**DOCUMENT SECTION**
====================
Lisa Hanawalt's gorgeously idiosyncratic world of loose-limbed people and anthropomorphic animal weirdos, Kristin Schaal's whining, matter-of-factly self-destructive voice performance as washed-up sitcom actress Sarah Lynn, a writer's room smart and inventive enough to spin goofy animal puns into everything from wry one-liners to extended pitch-black comedy bits; there's so much talent underlying BoJack Horseman. It makes the show's fundamental structural fault -- that its comedic and dramatic elements fatally undercut one another -- that much more infuriating.
BoJack Horseman, like all sitcoms, doesn't really have characters. Sure its players have recognizable and more or less consistent traits (Diane and Princess Carolyn never really become coherent), but the nature of the show means they're more joke delivery mechanisms than people. This wouldn't be a problem if the show weren't dead set on pushing regularly into Very Serious Issues. These dramatic shifts -- child molestation, death by overdose, a lobotomy -- are shot through with and surrounded by wacky, inorganic jokes which make the dramatic material feel unmoored from the fiction. It's not that you can't wed misery and humor (Mad Men, The Sopranos, and Breaking Bad all did so regularly), it's that BoJack's brand of funny is so self-consciously constructed that it renders more serious storytelling impossible to really feel.
The traumatic lobotomization of BoJack's grandmother serves best to illustrate the above point. It's a frightening piece of backstory, one that destroy's BoJack's mother's life and heavily influences his own in ways of which he's unaware, but it's communicated in such a glib, chirpy way that it has no bite to it. The characters of BoJack's grandmother and grandfather are cardboard cutouts and his mother isn't much better, her abusive behavior presented as a broad series of psychologically inert jokes. Nowhere in her personality is there any trace of this memory of her own mother's mutilation which we're so clearly expected to believe shaped her entire way of being. It's sloppy writing, a collage of rotten life events with no personal tissue to connect them.
====================
**WHAT TO WORK ON**
Please reproduce word for word the part of the BoJack Horseman review that opens with the words "Lisa Hanawalt's gorgeously" and closes with "much more infuriating.".

**SUPPLIED DATA**
====================
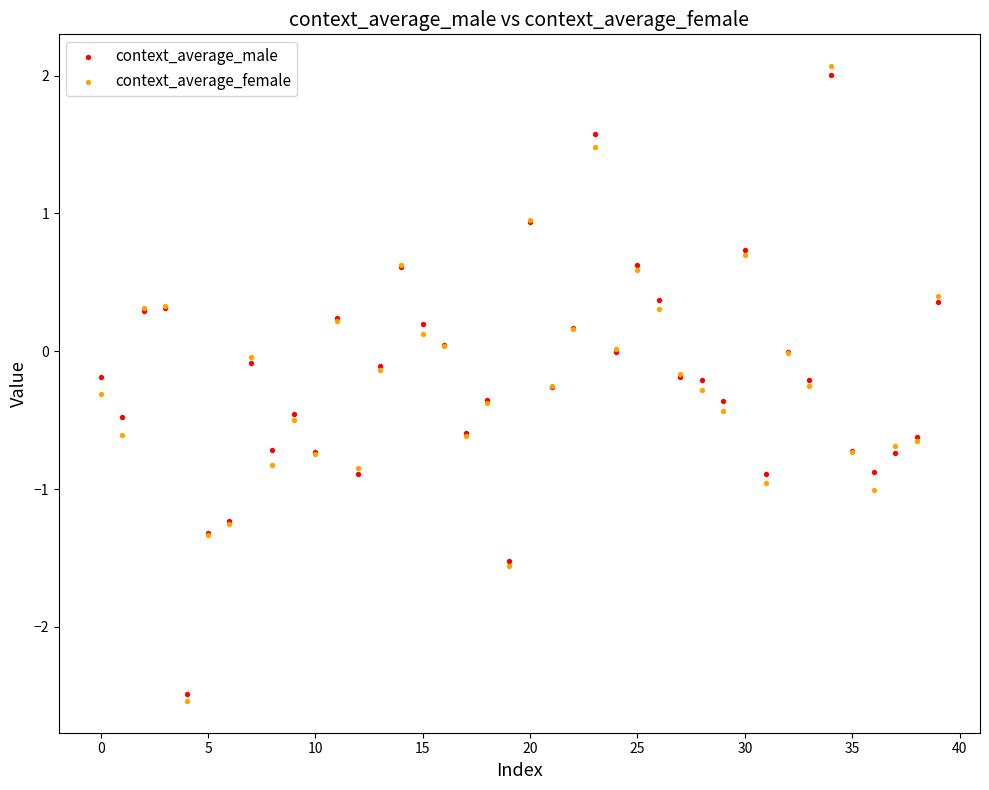

Which series has the largest Y range (max minus min)?

context_average_female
====================
**ANSWER BELOW**
Lisa Hanawalt's gorgeously idiosyncratic world of loose-limbed people and anthropomorphic animal weirdos, Kristin Schaal's whining, matter-of-factly self-destructive voice performance as washed-up sitcom actress Sarah Lynn, a writer's room smart and inventive enough to spin goofy animal puns into everything from wry one-liners to extended pitch-black comedy bits; there's so much talent underlying BoJack Horseman. It makes the show's fundamental structural fault -- that its comedic and dramatic elements fatally undercut one another -- that much more infuriating.